Life as a judge suited Henry Brown well. He preferred to "take refuge in the comparative repose of the bench" and "to exchange a position where one’s main ambition is to win for one where one’s sole ambition is to do justice." He served 14 years as a federal district judge, enjoying an excellent reputation, especially in the area of admiralty law, his specialty. He taught regularly at the University of Michigan Law School and was awarded honorary degrees from the University of Michigan and Yale University. Mr. Brown also consciously sought a more prestigious judicial appointment, ultimately casting his aspirations toward a seat on the U.S. Supreme Court itself. According to an early biographer, Henry Brown "did not hesitate to use all honorable means to attain the object of his ambition." The exact means pursued by Brown in this ambition remain unclear, but they seem to have included his willingness to ride circuit, helping to decide cases in other districts in need of temporary judicial assistance and making important political contacts along the way.

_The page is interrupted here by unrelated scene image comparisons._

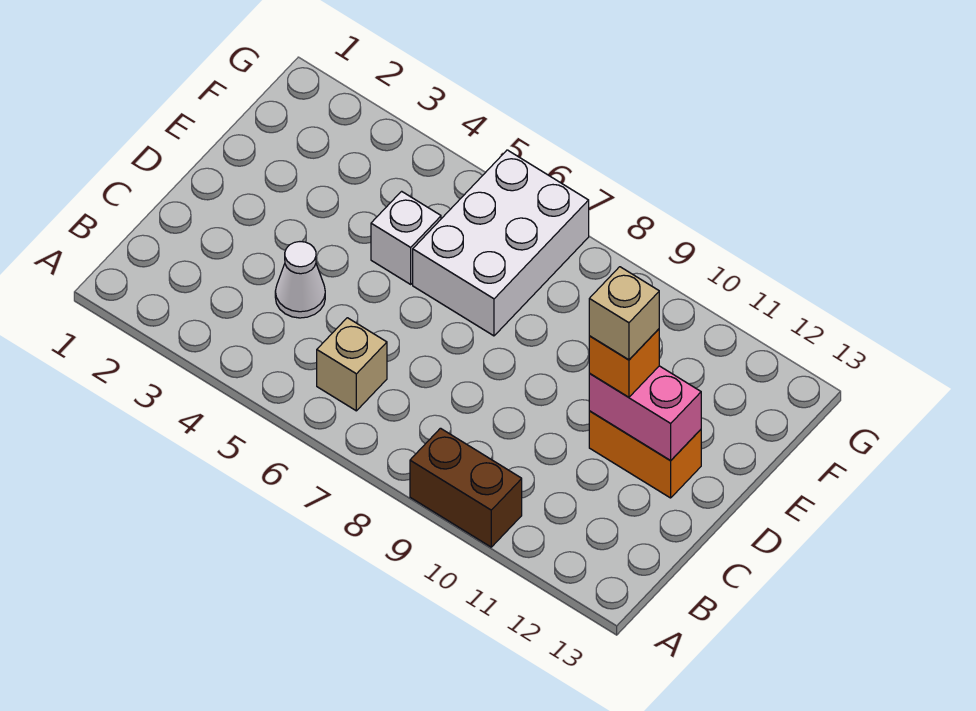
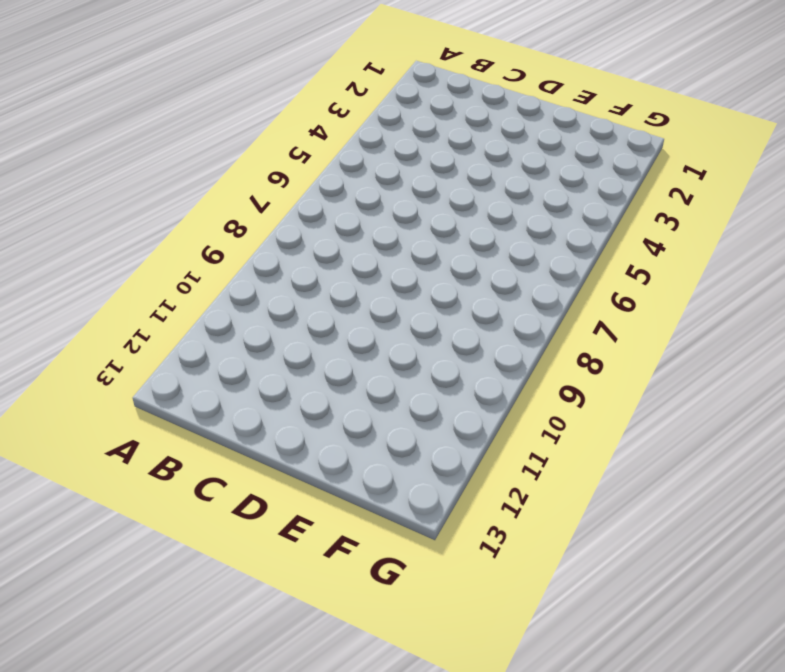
none -> brown brick A9:A10 level 1
none -> tan brick B6 level 1

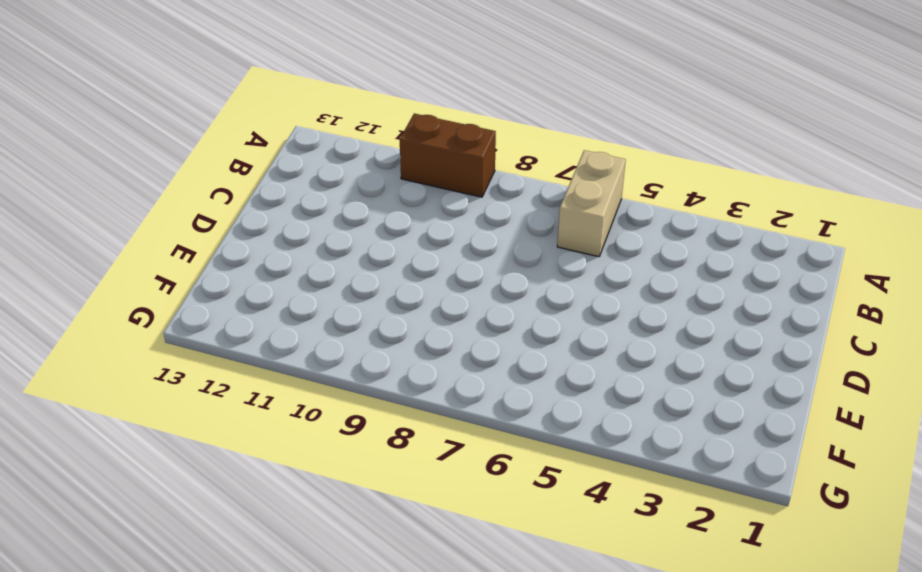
tan brick A6:B6 level 1 -> tan brick B6 level 1
none -> white cone C4 level 1
none -> orange brick D11:D12 level 1

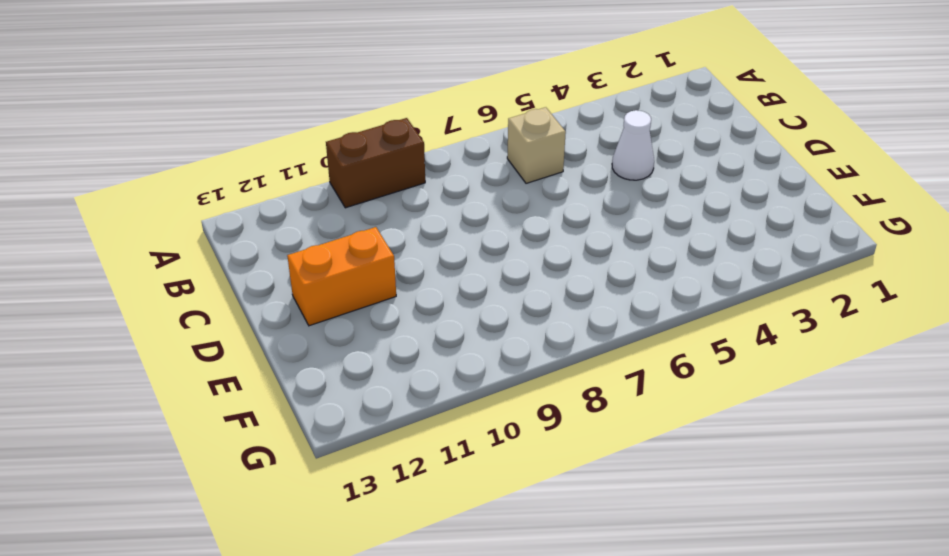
none -> white brick E5 level 1
none -> white brick E6:G7 level 1

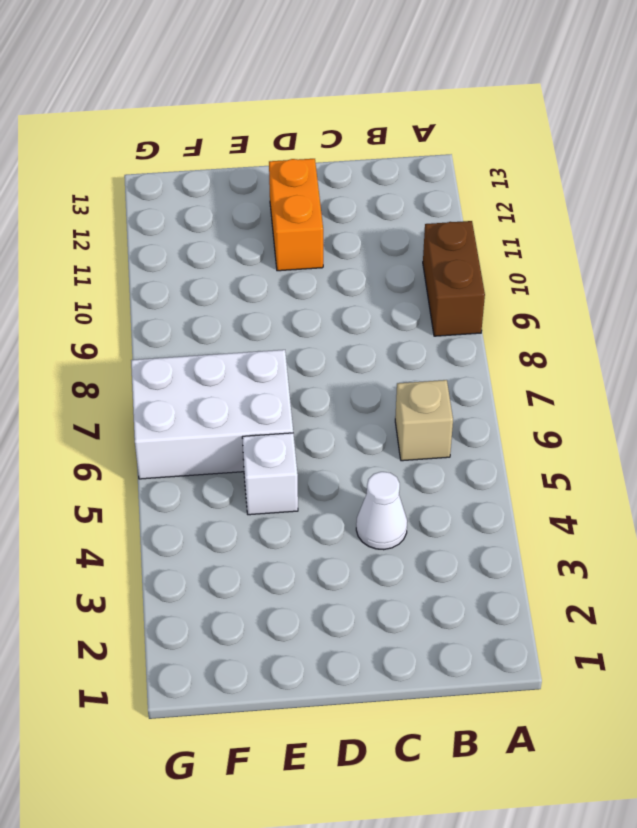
none -> pink brick D11:D12 level 2
none -> orange brick D11 level 3

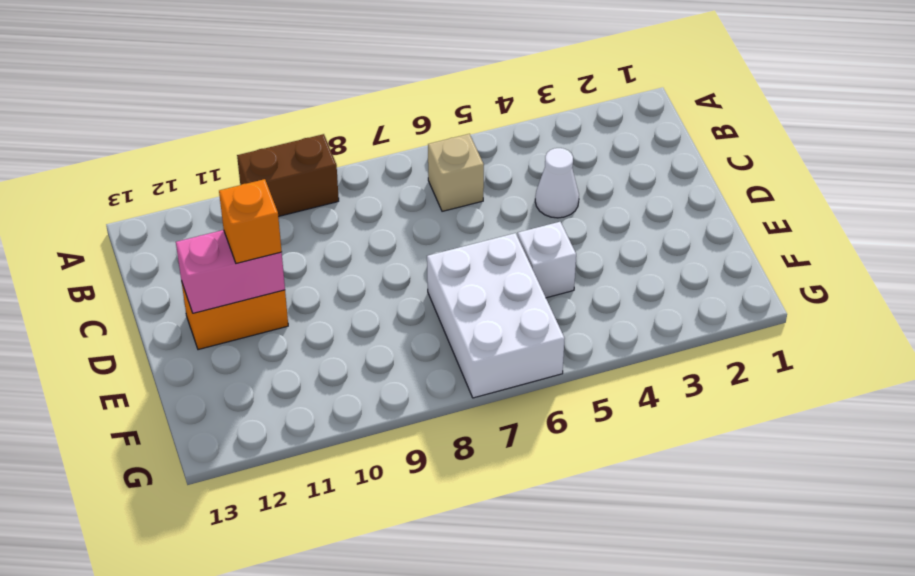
none -> tan brick D11 level 4

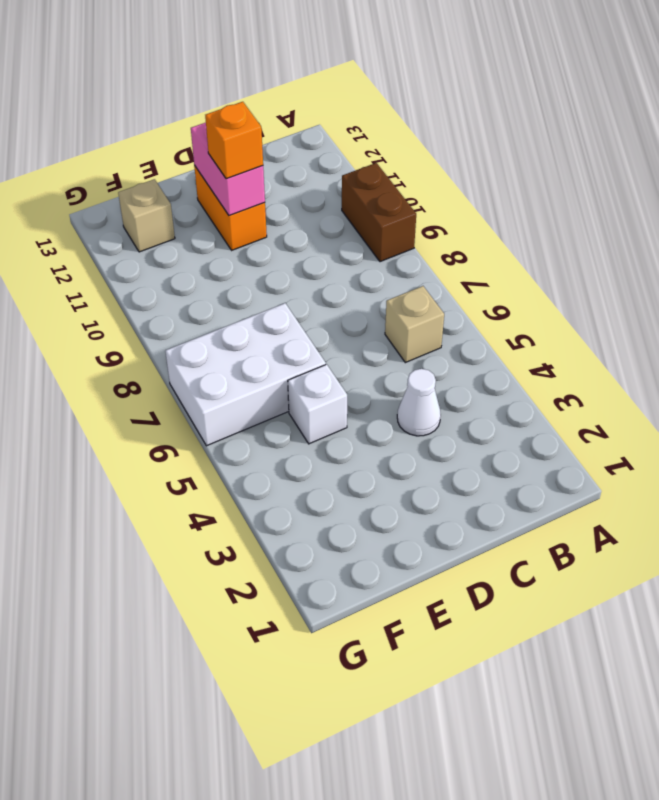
tan brick F12 level 1 -> tan brick D11 level 4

When Justice Stanley Matthews died in the spring of 1889, Judge Brown was one of the two most promising candidates to fill the vacancy left on the Supreme Court. The other was one of Mr. Brown’s classmates from Yale, David Brewer. President Benjamin Harrison eventually appointed Brewer to fill the seat left vacant by Matthews’s death. The following year, though, Justice Samuel F. Miller also died, and the president promptly nominated Henry Brown to assume the vacant seat on the Court. The Senate confirmed Brown’s appointment in December 1890, and he took his seat on the Court at the beginning of the New Year. Justice Brown credited his appointment to the support of his friend Judge Howell Edmunds Jackson, a Tennessee judge on the U.S. Court of Appeals for the Sixth Circuit. Mr. Brown reciprocated the favor by urging President Harrison to appoint Jackson to the Court two years later, after Justice Lamar died, and the president obliged by appointing Jackson in February 1893. Because of his eye problems, he resigned in 1906.
Henry Brown was a member of the Republican Party of the United States, who stood against government intervention in business and back the federal income tax. He was known to be a strong supporter of the Union and Abraham Lincoln.
Justice Brown was moderately conservative in his judicial views, but on a Court with such arch-conservatives as Stephen Field, David Brewer, and Rufus Peckham, Mr. Brown often found himself in the center of the Court’s political spectrum, anxious to secure compromise and to avoid dissent.
Views
Brown was a social Darwinist, and his views of women and minorities were at best, crabbed and at worst, racist.
Personality
Mr. Brown's was personally likeable (but ambitious), depressed and often full of doubt about himself.
Physical Characteristics:
From his childhood, Henry Brown had suffered eye problems. By the time he joined the Court, he was blind in one eye, and his work as a justice gradually ruined his other eye.
Connections
In 1864, Mr. Brown married Caroline Pitts, the daughter of a wealthy Michigan lumber merchant. They had no children. His first wife had died while on a trip abroad in 1901, and two years before leaving the Court Brown had married again to Josephine E. Tyler, the widow of his cousin.